De modelresultaten voor Vlaanderen werden op grote ruimtelijke schaal gevalideerd dankzij het citizen science project CurieuzeNeuzen. Tijdens het Curieuzeneuzenproject in mei 2018 werd op bijna 20.000 plaatsen in Vlaanderen de stikstofdioxide (NO2) concentratie gemeten met speciale meetbuisjes (passieve meetmethode). De meetresultaten van Curiezeneuzen werden vergeleken met de gemodelleerde ATMO-Street concentraties. Uit deze validatieoefening werd een determinatiecoëfficiënt (R²) van 0,58 bepaald. Dit betekent dat het ATMO-Streetmodel 58% van de variatie aan NO2 concentraties gemeten tijdens CurieuzeNeuzen kan verklaren. De gemiddelde afwijking tussen de meet- en modelresultaten was -1,93 µg/m³, of gemiddeld een lichte onderschatting van de gemeten concentraties. Het model voldoet ook aan de Model Quality Objectives zoals door de Europese Commissie (via FAIRMODE) wordt opgelegd.

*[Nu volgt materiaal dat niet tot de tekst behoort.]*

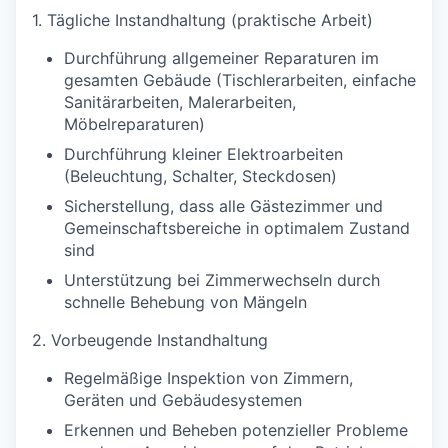
1. Tägliche Instandhaltung (praktische Arbeit)
Durchführung allgemeiner Reparaturen im
gesamten Gebäude (Tischlerarbeiten, einfache
Sanitärarbeiten, Malerarbeiten,
Möbelreparaturen)
Durchführung kleiner Elektroarbeiten
(Beleuchtung, Schalter, Steckdosen)
Sicherstellung, dass alle Gästezimmer und
Gemeinschaftsbereiche in optimalem Zustand
sind
Unterstützung bei Zimmerwechseln durch
schnelle Behebung von Mängeln
2. Vorbeugende Instandhaltung
Regelmäßige Inspektion von Zimmern,
Geräten und Gebäudesystemen
Erkennen und Beheben potenzieller Probleme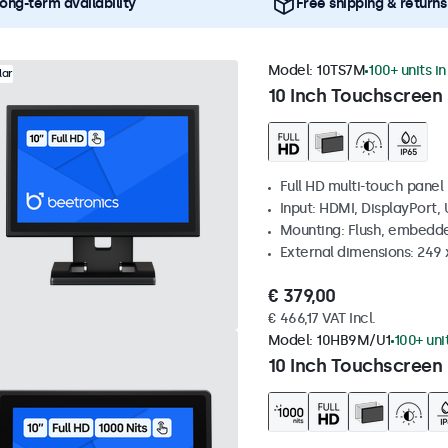
ong-term availability
Free shipping & returns
Model:
10TS7M
100+ units i
lar
10 Inch Touchscreen
Full HD multi-touch panel
Input: HDMI, DisplayPort,
Mounting: Flush, embedde
External dimensions: 249
€ 379,00
€ 466,17 VAT Incl.
Model:
10HB9M/U1
100+ uni
10 Inch Touchscreen 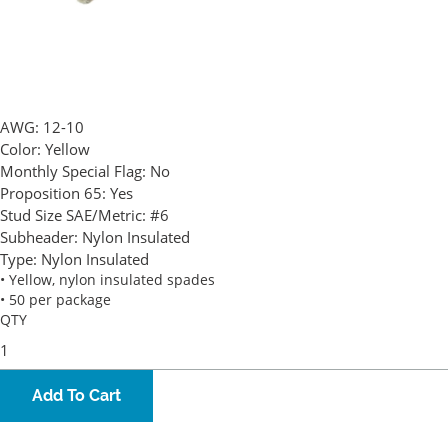
AWG:
12-10
Color:
Yellow
Monthly Special Flag:
No
Proposition 65:
Yes
Stud Size SAE/Metric:
#6
Subheader:
Nylon Insulated
Type:
Nylon Insulated
• Yellow, nylon insulated spades
• 50 per package
QTY
Add To Cart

Meer informatie over de validatie van ATMO-Street met de CurieuzeNeuzen meetresultaten is te vinden in het volgende validatierapport: https://pub.vito.be/openaccess/2022 Hooyberghs et al Validation ATMO-Street.pdf
In Wallonië werden de resultaten van drie meetcampagnes op 50 meetplaatsen in Luik, Namen en Eupen in september 2019 gebruikt voor een eerste validatie van het model. Deze meetcampagne gebeurde met hetzelfde type meetbuisjes (passieve metingen) als tijdens het Curieuzeneuzen project in Vlaanderen. De metingen werden vergeleken met de modelresultaten. De determinatiecoëfficient (R²) was 0,61. Het model onderschatte globaal de concentraties met 2,54 µg/m³. Het is belangrijk te vermelden dat de concentraties die werden berekend op de boulevards en aan de oevers van de Maas in Luik gevoelig overschat werden omwille van artefacten in het gebruikte wegennetwerk.
Voor het Brussels Hoofdstedelijk Gewest kon tot op heden geen onafhankelijke meetcampagne worden gebruikt om het model te valideren.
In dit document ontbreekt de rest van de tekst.